─── Task input

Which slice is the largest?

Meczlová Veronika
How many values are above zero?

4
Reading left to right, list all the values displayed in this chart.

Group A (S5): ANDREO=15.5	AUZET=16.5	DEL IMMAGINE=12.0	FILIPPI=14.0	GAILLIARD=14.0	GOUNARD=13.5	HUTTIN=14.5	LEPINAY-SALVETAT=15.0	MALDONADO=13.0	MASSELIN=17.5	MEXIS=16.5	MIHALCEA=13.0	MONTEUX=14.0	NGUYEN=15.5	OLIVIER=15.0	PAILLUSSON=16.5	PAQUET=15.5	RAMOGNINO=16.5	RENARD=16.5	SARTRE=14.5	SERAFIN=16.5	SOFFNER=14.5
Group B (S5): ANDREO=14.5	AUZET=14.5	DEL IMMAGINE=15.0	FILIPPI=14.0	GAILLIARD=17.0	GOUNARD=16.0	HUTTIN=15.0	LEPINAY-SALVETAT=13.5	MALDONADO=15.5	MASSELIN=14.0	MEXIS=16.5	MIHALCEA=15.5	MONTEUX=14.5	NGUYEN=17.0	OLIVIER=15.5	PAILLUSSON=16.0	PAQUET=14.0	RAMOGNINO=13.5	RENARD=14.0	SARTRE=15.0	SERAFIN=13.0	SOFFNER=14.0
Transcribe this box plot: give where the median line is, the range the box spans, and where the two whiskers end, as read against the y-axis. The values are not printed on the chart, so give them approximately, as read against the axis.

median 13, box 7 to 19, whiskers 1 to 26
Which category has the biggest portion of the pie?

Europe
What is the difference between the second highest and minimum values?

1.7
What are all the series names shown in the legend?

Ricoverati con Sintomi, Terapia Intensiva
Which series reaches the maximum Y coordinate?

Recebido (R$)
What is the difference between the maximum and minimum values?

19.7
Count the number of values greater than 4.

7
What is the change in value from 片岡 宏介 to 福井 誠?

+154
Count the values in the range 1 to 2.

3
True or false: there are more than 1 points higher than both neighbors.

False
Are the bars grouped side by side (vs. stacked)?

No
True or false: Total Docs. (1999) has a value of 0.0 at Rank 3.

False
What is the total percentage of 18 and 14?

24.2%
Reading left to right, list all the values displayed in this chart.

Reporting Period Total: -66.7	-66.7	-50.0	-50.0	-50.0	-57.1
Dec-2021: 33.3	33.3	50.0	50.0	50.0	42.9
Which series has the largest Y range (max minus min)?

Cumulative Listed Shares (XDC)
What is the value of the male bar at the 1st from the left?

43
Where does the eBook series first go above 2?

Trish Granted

──────

Job
Can you reproduce all of the records above verbatim, line for line?

Answer below
Which slice is the largest?

Meczlová Veronika
How many values are above zero?

4
Reading left to right, list all the values displayed in this chart.

Group A (S5): ANDREO=15.5	AUZET=16.5	DEL IMMAGINE=12.0	FILIPPI=14.0	GAILLIARD=14.0	GOUNARD=13.5	HUTTIN=14.5	LEPINAY-SALVETAT=15.0	MALDONADO=13.0	MASSELIN=17.5	MEXIS=16.5	MIHALCEA=13.0	MONTEUX=14.0	NGUYEN=15.5	OLIVIER=15.0	PAILLUSSON=16.5	PAQUET=15.5	RAMOGNINO=16.5	RENARD=16.5	SARTRE=14.5	SERAFIN=16.5	SOFFNER=14.5
Group B (S5): ANDREO=14.5	AUZET=14.5	DEL IMMAGINE=15.0	FILIPPI=14.0	GAILLIARD=17.0	GOUNARD=16.0	HUTTIN=15.0	LEPINAY-SALVETAT=13.5	MALDONADO=15.5	MASSELIN=14.0	MEXIS=16.5	MIHALCEA=15.5	MONTEUX=14.5	NGUYEN=17.0	OLIVIER=15.5	PAILLUSSON=16.0	PAQUET=14.0	RAMOGNINO=13.5	RENARD=14.0	SARTRE=15.0	SERAFIN=13.0	SOFFNER=14.0
Transcribe this box plot: give where the median line is, the range the box spans, and where the two whiskers end, as read against the y-axis. The values are not printed on the chart, so give them approximately, as read against the axis.

median 13, box 7 to 19, whiskers 1 to 26
Which category has the biggest portion of the pie?

Europe
What is the difference between the second highest and minimum values?

1.7
What are all the series names shown in the legend?

Ricoverati con Sintomi, Terapia Intensiva
Which series reaches the maximum Y coordinate?

Recebido (R$)
What is the difference between the maximum and minimum values?

19.7
Count the number of values greater than 4.

7
What is the change in value from 片岡 宏介 to 福井 誠?

+154
Count the values in the range 1 to 2.

3
True or false: there are more than 1 points higher than both neighbors.

False
Are the bars grouped side by side (vs. stacked)?

No
True or false: Total Docs. (1999) has a value of 0.0 at Rank 3.

False
What is the total percentage of 18 and 14?

24.2%
Reading left to right, list all the values displayed in this chart.

Reporting Period Total: -66.7	-66.7	-50.0	-50.0	-50.0	-57.1
Dec-2021: 33.3	33.3	50.0	50.0	50.0	42.9
Which series has the largest Y range (max minus min)?

Cumulative Listed Shares (XDC)
What is the value of the male bar at the 1st from the left?

43
Where does the eBook series first go above 2?

Trish Granted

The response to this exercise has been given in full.